Dès samedi, le commandant de la Misca (la force africaine), le général camerounais Martin Tumenta Chomu, leur avait adressé une sévère mise en garde. Lundi, c'est le commandant de l'opération Sangaris, le général Francisco Soriano qui a été encore plus direct en qualifiant les anti-balaka de "principaux ennemis de la paix" en Centrafrique et qui seront traités comme des "bandits".
Un "nettoyage ethnique" selon Amnesty. L'heure est grave, selon Amnesty International. Pour l'ONG, leurs exactions contre la minorité de civils musulmans relèvent désormais du "nettoyage ethnique". "Les soldats de la force internationale de maintien de la paix ne parviennent pas à empêcher le nettoyage ethnique des civils musulmans dans l'ouest de la République centrafricaine", écrit Amnesty, appelant la communauté internationale à "faire barrage au contrôle des milices anti-balaka et à déployer des troupes en nombre suffisant dans les villes où les musulmans sont menacés".

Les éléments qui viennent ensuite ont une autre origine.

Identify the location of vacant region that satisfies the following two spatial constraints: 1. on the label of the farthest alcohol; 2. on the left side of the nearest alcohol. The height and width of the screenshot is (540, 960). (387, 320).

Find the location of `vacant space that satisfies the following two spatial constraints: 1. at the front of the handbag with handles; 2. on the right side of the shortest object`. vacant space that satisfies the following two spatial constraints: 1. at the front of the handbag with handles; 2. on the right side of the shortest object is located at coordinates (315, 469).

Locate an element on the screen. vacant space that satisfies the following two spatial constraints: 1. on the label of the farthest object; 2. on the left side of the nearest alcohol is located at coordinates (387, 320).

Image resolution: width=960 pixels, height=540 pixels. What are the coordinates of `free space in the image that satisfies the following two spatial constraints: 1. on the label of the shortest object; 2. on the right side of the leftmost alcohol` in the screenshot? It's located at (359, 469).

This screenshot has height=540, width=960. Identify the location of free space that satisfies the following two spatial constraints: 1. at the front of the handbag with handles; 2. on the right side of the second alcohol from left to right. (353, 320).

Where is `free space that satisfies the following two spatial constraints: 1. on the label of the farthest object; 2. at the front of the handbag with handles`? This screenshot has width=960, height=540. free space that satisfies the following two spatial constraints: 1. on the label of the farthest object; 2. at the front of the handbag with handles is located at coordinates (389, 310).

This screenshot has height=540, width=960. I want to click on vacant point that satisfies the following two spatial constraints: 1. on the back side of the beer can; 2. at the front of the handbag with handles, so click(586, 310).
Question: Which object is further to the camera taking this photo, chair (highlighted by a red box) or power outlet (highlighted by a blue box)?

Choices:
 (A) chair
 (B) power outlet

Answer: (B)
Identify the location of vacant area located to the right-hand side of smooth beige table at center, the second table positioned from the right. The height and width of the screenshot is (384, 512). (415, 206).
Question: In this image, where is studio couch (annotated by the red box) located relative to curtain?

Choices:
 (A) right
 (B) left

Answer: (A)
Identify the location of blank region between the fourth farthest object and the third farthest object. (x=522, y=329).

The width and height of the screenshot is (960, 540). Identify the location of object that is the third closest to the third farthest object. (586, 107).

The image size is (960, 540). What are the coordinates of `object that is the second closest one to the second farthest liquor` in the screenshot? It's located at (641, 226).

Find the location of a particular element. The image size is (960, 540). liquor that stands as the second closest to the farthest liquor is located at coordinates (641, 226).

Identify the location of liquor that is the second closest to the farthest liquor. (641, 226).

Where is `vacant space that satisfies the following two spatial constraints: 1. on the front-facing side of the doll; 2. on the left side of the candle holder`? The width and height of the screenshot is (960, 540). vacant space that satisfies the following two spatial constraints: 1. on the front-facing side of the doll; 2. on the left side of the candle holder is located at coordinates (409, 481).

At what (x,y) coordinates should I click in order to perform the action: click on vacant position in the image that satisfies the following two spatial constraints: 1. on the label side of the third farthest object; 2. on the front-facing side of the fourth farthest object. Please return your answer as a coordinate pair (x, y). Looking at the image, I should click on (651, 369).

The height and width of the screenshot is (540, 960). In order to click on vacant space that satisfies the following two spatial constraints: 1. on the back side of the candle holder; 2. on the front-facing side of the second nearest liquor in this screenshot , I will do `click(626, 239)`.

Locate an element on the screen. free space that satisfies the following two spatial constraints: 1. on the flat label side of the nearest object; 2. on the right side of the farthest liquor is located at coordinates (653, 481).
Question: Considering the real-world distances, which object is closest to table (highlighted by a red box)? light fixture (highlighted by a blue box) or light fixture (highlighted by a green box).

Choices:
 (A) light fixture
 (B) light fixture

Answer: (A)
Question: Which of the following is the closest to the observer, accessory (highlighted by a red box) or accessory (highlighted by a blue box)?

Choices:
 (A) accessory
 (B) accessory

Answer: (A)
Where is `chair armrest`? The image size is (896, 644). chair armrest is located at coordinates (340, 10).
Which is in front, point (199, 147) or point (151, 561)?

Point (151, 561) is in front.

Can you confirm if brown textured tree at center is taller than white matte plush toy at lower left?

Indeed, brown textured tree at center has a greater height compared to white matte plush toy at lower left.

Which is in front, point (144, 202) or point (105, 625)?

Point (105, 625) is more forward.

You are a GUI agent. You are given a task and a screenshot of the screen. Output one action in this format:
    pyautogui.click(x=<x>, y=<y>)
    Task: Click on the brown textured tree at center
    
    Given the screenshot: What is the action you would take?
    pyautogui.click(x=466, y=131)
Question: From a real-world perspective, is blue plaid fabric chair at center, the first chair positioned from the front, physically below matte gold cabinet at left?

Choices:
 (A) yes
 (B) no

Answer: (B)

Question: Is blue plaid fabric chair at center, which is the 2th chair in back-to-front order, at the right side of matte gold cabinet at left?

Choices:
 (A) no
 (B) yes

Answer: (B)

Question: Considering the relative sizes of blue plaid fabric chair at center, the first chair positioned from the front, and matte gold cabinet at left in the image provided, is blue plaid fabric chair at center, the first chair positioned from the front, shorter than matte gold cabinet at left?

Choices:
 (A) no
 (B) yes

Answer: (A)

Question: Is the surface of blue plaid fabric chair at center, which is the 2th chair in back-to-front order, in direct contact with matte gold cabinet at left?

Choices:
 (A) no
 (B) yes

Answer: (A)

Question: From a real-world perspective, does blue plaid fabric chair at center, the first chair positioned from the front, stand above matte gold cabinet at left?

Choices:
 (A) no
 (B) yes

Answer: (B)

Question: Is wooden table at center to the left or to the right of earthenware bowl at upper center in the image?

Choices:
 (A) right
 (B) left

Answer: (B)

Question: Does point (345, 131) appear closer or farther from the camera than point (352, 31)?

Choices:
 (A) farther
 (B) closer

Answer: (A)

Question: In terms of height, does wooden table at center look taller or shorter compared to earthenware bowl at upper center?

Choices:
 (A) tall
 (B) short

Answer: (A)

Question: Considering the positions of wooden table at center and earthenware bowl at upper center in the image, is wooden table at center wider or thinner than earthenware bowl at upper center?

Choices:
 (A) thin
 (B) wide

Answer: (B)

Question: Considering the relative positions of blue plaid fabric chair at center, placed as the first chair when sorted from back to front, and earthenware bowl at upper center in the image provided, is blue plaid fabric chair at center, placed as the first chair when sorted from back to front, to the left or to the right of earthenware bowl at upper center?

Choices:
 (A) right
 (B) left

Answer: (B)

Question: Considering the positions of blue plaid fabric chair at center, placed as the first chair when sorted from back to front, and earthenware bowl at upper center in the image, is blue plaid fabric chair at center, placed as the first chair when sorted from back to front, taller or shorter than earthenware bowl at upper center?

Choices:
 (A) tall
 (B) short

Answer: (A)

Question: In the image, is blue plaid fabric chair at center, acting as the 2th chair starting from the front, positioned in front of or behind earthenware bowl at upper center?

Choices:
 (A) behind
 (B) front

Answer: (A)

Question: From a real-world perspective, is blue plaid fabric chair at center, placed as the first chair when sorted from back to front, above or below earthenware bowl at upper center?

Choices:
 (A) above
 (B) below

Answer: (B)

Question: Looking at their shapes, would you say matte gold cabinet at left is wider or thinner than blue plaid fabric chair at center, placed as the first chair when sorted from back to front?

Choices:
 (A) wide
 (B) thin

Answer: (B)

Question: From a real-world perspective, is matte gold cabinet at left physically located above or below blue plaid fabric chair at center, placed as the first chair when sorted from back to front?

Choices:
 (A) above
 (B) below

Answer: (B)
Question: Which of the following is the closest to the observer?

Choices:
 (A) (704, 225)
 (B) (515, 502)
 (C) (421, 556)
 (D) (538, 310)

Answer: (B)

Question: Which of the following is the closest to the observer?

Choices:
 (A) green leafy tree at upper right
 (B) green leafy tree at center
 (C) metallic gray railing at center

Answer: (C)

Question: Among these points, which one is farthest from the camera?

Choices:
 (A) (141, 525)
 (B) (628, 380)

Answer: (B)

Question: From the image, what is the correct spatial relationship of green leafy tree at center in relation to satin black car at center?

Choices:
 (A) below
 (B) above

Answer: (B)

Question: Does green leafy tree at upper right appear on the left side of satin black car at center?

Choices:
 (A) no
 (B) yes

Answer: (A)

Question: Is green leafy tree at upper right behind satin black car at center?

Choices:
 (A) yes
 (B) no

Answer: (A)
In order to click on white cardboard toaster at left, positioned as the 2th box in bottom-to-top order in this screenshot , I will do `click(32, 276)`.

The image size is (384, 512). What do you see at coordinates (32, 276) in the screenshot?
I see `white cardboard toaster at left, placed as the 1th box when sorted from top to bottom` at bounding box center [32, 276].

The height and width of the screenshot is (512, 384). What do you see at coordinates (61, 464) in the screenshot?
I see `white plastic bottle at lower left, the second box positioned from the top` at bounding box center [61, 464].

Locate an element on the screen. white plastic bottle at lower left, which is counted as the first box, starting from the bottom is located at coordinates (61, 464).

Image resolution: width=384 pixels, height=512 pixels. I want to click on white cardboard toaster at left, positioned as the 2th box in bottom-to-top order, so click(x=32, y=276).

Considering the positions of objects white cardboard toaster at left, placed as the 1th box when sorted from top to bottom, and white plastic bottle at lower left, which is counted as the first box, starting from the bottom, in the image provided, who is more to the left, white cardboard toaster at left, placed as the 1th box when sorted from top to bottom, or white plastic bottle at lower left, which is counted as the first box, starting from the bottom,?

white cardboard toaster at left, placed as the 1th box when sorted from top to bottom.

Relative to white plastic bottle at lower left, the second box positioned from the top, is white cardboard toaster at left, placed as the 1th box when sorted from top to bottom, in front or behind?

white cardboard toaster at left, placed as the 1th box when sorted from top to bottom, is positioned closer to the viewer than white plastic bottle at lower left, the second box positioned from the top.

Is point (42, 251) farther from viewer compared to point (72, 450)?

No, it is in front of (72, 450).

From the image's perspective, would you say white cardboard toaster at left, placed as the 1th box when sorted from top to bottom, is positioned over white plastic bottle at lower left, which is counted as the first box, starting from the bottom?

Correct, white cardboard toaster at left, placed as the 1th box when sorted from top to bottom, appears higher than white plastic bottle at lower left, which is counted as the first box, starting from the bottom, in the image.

Amnesty cite ainsi le cas de Bossemptélé (ouest) où une attaque d'anti-balaka a fait "plus de 100 victimes parmi la population musulmane" le 18 janvier. L'ONG critique également "la réponse trop timorée de la communauté internationale", en jugeant que "les troupes internationales de maintien de la paix se montrent réticentes à faire face aux milices anti-balaka".
Ban Ki-Moon veut plus de soldats français. Pour faire face à cette situation sécuritaire chaotique, le secrétaire général des Nations Unies a invité la France à accroître ses effectifs militaires. "J'ai parlé hier avec le ministre français des Affaires étrangères Laurent Fabius et j'ai demandé à la France d'envisager le déploiement de troupes supplémentaires. J'exhorte d'autres Etats membres à contribuer également", a réclamé Ban Ki-Moon. L'Union européenne s'est engagée à envoyer 500 hommes supplémentaires et la présidente centrafricaine par intérim, Catherine Samba-Panza a demandé la transformation de la Misca en mission des Nations unies. Mais cela devrait prendre du temps.
Un pont aérien. En attendant que la situation s'améliore sur le terrain, la communauté internationale tente de réagir. Le Programme alimentaire mondial (PAM) a lancé mercredi un pont aérien entre Douala (Cameroun) et Bangui pour acheminer des vivres pour 150.000 personnes pendant un mois. Mais cela devrait être encore insuffisant. "C'est une opération assez exceptionnelle, la plus importante de nos opérations aériennes d'urgence puis longtemps, plus importante que pour la Syrie ou les Philippines", explique le porte-parole du PAM, Alexis Masciarelli. "Ça va nous faire un ballon d'oxygène, mais ça ne règlera pas le problème à terme", prévient-il.